About the Author
In 1983, Peter Anderson began writing for a small town daily in a mountain town just east of the Continental Divide. He covered school board and town council meetings and wrote features about trappers, circus people, rodeo clowns, miners, honky-tonk musicians, wildlife biologists, and late night ski hill groomers among others. After covering similar mountain town beats for the Pueblo Chieftain and the Denver Post, he wrote interpretive texts for state and national parks and authored a dozen children’s books on the cultural and natural history of the American West. For twenty years, he taught writing and literature, most recently at Adams State University in southern Colorado. For the last few decades, he has been performing in coffee houses, bars, libraries, colleges and other literary venues throughout Colorado with a gang of high country poets known as the River City Nomads.
Peter lives with his family on the western edge of the Sangre de Cristo Range in Crestone, Colorado, an eccentric mountain town full of spiritual seekers, old hippies and neo-rastafarians, Buddhist monks, modem cowboys, retired bikers, former executives turned poets, ranchers, philosopher-plumbers, green-leaning realtors, artists, writers, and musicians. From 2012-2022, he wrote about rural life in an end-of-the-road column called Dispatches from the Edge, which appeared monthly in Colorado Central Magazine and the Crestone Eagle.
From 2003-2009, Peter served as editor of Pilgrimage Magazine. From 2005-2008, he was the poetry editor for the Mountain Gazette, a legendary publication which was rooted in the Rocky Mountain region. In 2009, he edited Telling it Real: The Best of Pilgrimage Magazine (Pilgrimage Press), an anthology of poetry and nonfiction organized around the themes of story, place, spirit, and witness. In 2015, he co-edited (with Rick Kempa) an anthology of Grand Canyon poems called Going Down Grand (Lithic Press), which was nominated for a Colorado Book Award. For the 2015-16 school year, he was the Bennett Fellow Writer-in-Residence at Phillips Exeter Academy. In 2018, he launched the Crestone Poetry Festival (poemfest.com), an annual gathering of southwestern poets.

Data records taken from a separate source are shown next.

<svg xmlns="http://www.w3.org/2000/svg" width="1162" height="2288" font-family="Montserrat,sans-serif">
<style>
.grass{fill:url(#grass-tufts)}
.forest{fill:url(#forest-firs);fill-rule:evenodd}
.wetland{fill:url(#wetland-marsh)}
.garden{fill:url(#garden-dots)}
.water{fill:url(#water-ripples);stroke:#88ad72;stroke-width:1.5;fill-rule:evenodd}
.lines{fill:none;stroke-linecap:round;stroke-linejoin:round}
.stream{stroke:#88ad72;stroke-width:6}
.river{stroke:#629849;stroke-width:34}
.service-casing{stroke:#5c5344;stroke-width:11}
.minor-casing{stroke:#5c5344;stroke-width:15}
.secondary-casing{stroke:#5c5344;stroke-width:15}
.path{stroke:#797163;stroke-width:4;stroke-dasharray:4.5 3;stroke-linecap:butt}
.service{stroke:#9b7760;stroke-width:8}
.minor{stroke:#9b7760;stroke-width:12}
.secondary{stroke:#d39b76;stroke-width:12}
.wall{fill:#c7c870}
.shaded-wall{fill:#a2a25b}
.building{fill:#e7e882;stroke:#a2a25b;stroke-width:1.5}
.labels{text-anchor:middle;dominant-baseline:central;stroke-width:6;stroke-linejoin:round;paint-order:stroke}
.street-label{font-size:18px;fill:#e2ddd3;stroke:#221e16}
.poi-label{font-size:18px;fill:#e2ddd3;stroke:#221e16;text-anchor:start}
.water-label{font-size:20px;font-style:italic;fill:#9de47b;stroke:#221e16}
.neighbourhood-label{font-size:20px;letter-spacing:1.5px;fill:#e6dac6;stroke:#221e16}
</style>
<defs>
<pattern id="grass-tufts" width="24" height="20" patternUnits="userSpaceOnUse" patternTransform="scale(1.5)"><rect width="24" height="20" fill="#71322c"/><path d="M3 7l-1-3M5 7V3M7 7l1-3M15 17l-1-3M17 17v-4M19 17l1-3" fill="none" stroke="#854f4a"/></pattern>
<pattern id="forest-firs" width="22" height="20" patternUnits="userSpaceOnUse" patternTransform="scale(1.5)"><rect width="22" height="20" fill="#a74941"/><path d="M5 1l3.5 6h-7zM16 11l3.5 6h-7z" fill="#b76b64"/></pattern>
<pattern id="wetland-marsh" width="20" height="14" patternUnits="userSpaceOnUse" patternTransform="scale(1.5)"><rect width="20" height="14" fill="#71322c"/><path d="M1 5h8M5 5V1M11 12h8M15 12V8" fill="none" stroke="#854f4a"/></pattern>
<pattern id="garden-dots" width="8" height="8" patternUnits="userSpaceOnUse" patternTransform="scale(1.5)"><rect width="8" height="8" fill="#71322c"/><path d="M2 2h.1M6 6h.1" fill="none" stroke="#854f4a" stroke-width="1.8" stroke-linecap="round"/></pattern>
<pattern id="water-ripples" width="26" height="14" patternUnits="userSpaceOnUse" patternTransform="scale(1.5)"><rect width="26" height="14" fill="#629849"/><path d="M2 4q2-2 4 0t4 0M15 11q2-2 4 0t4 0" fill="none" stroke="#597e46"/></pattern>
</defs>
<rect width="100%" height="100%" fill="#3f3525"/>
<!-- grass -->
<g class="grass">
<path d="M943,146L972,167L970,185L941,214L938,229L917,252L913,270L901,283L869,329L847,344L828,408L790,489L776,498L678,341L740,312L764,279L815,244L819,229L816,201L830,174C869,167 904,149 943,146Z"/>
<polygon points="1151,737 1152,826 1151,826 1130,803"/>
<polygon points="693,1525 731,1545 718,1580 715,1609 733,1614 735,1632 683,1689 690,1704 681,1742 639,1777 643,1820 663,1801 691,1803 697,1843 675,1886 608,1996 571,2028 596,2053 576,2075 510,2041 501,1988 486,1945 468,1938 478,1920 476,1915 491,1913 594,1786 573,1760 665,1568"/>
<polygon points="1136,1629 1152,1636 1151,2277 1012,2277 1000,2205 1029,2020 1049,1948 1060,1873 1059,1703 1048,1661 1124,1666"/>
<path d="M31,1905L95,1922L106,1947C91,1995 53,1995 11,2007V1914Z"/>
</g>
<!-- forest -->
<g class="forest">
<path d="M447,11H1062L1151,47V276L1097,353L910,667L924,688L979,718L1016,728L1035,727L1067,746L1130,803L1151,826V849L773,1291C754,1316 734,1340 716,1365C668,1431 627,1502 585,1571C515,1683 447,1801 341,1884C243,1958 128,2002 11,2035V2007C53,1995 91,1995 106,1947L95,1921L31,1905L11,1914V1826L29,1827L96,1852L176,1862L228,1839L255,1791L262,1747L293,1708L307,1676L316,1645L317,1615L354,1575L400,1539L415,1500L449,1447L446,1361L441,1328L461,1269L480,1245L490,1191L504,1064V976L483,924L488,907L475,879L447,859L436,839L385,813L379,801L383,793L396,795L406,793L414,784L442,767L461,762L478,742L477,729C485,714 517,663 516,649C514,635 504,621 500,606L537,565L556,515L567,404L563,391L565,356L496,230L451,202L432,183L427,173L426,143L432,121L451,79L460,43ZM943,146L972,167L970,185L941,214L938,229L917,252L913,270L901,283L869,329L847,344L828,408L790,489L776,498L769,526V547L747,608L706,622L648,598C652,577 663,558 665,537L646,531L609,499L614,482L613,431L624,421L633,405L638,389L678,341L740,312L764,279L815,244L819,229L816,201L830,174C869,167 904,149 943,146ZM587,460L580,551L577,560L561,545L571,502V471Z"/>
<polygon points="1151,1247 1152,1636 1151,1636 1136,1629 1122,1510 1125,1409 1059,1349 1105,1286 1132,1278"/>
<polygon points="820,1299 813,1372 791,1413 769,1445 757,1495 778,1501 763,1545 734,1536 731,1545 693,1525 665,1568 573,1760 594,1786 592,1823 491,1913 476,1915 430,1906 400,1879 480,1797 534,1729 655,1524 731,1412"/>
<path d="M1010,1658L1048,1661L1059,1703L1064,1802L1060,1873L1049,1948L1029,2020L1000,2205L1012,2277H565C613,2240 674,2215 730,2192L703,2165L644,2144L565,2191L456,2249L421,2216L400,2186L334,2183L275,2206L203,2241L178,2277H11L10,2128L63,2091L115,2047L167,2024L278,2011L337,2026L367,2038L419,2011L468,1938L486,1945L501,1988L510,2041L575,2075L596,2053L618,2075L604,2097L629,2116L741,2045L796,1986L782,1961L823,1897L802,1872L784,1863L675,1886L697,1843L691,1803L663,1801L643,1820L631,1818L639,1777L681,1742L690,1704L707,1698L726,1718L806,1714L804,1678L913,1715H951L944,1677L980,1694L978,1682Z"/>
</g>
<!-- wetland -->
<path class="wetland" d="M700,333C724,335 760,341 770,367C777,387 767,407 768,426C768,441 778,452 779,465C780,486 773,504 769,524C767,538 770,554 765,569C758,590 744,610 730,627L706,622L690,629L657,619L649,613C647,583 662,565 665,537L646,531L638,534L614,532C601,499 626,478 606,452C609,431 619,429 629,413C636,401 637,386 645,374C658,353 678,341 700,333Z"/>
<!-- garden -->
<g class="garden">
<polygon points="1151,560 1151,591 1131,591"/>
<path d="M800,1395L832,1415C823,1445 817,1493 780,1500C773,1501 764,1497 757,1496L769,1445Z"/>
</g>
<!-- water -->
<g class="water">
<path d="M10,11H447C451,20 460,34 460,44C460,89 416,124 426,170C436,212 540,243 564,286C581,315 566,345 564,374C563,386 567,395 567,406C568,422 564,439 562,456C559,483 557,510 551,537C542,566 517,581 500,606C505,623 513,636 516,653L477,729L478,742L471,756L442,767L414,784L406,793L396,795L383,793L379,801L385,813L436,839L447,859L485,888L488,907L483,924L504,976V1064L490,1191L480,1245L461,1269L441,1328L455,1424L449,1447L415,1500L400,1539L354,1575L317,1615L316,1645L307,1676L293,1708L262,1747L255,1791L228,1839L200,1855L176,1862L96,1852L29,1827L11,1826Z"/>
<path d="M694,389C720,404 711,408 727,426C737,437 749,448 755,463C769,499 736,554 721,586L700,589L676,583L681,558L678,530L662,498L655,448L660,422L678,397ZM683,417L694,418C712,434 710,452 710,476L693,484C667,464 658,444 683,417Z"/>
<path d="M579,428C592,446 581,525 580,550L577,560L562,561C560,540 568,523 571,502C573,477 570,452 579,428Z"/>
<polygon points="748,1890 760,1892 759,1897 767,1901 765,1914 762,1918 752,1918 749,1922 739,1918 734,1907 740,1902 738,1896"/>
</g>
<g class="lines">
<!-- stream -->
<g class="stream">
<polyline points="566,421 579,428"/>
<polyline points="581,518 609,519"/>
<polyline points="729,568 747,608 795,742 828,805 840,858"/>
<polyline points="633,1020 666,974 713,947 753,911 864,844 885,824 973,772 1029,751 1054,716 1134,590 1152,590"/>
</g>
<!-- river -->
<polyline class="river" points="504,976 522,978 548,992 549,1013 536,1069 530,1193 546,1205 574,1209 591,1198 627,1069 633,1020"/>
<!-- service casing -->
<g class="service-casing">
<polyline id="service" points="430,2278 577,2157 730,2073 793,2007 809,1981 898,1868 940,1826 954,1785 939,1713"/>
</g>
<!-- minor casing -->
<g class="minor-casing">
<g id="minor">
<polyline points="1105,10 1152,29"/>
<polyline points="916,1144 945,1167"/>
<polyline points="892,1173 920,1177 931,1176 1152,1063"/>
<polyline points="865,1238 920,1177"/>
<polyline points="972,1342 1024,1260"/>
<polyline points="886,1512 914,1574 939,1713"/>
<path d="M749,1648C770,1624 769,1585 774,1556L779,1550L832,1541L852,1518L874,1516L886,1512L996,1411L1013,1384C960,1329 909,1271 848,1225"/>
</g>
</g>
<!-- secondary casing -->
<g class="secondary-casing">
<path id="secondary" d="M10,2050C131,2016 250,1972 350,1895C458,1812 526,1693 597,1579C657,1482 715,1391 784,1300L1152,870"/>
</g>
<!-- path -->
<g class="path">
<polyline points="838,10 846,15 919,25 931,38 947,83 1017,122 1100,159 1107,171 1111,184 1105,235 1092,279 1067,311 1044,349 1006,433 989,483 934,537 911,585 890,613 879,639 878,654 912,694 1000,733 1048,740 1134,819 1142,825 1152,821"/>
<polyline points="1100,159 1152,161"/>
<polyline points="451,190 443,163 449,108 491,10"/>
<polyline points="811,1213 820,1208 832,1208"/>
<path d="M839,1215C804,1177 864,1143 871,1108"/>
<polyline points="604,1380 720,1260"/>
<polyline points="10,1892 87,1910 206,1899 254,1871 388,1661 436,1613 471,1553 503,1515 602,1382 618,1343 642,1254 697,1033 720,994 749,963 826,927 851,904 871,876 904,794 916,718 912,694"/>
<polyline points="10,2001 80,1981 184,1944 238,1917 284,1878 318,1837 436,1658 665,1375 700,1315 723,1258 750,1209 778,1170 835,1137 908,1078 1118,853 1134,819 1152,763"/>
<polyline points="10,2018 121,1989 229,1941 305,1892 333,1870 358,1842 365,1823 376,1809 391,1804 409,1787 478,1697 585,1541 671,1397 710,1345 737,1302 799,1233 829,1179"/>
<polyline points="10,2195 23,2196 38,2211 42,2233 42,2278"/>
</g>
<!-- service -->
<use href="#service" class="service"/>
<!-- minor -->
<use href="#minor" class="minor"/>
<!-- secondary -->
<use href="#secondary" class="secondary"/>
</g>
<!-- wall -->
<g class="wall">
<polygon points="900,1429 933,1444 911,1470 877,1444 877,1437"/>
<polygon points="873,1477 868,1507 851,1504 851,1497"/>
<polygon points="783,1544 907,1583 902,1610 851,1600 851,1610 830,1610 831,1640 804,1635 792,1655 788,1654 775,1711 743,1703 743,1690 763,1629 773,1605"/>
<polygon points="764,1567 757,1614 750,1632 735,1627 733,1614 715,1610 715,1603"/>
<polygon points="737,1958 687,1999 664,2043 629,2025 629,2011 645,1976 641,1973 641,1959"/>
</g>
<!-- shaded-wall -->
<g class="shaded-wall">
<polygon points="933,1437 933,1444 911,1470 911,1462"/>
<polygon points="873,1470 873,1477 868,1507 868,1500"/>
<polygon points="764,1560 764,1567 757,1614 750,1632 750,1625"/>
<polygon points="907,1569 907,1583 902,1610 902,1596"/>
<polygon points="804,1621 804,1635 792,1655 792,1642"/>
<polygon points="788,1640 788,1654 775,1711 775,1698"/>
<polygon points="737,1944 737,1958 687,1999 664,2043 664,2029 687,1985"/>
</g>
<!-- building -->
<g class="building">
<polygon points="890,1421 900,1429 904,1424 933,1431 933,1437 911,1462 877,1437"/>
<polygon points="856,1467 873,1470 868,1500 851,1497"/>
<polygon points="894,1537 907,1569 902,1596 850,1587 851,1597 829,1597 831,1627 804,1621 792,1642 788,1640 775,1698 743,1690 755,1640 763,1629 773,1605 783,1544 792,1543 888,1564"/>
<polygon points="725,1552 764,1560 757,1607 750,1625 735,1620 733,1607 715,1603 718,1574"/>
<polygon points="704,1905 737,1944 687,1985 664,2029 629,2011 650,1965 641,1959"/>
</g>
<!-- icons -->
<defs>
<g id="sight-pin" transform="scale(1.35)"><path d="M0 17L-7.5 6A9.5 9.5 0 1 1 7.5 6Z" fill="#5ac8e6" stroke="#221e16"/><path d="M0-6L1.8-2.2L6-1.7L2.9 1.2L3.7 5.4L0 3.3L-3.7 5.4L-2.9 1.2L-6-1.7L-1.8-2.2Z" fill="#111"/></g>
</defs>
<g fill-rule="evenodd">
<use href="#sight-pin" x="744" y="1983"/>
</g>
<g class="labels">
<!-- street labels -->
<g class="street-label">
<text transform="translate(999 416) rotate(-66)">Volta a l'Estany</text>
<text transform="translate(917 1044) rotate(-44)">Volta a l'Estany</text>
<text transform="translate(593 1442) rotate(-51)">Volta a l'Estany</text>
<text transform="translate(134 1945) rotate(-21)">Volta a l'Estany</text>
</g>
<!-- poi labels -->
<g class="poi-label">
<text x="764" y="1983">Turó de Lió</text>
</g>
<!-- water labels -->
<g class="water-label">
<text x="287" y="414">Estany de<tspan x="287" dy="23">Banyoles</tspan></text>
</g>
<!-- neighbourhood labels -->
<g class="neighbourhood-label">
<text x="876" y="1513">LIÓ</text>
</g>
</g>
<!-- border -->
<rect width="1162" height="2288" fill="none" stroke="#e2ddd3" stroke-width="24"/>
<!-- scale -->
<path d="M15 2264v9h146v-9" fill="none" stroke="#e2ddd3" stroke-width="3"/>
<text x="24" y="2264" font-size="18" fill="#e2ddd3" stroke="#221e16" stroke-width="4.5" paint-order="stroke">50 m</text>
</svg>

Peter's books include Riding the Wheel (Kelsay Books 2024), a lyrical almanac of prose poems and flash prose which affirms and celebrates the great wheel of life in the San Luis Valley; Reading Colorado: A Literary Road Guide (Bower House Books, 2023), an anthology of placed-based writings, which won a 2024 Colorado Book Award; Heading Home: Field Notes (Conundrum Press, 2017), a collection of short essays, flash prose, and prose poems, which Colorado novelist Laura Pritchett describes as offering "gorgeous meditations on traveling, the natural world, small towns, parenting, and...the cultural eccentricities of of the modern day west" ; and First Church of the Higher Elevations (Conundrum Press, 2015), which explores the ecology of story, spirituality, and landscape. His poems have appeared in various anthologies including New Poets of the American West (Many Voices Press) and Storied Wheels (Somos Publications).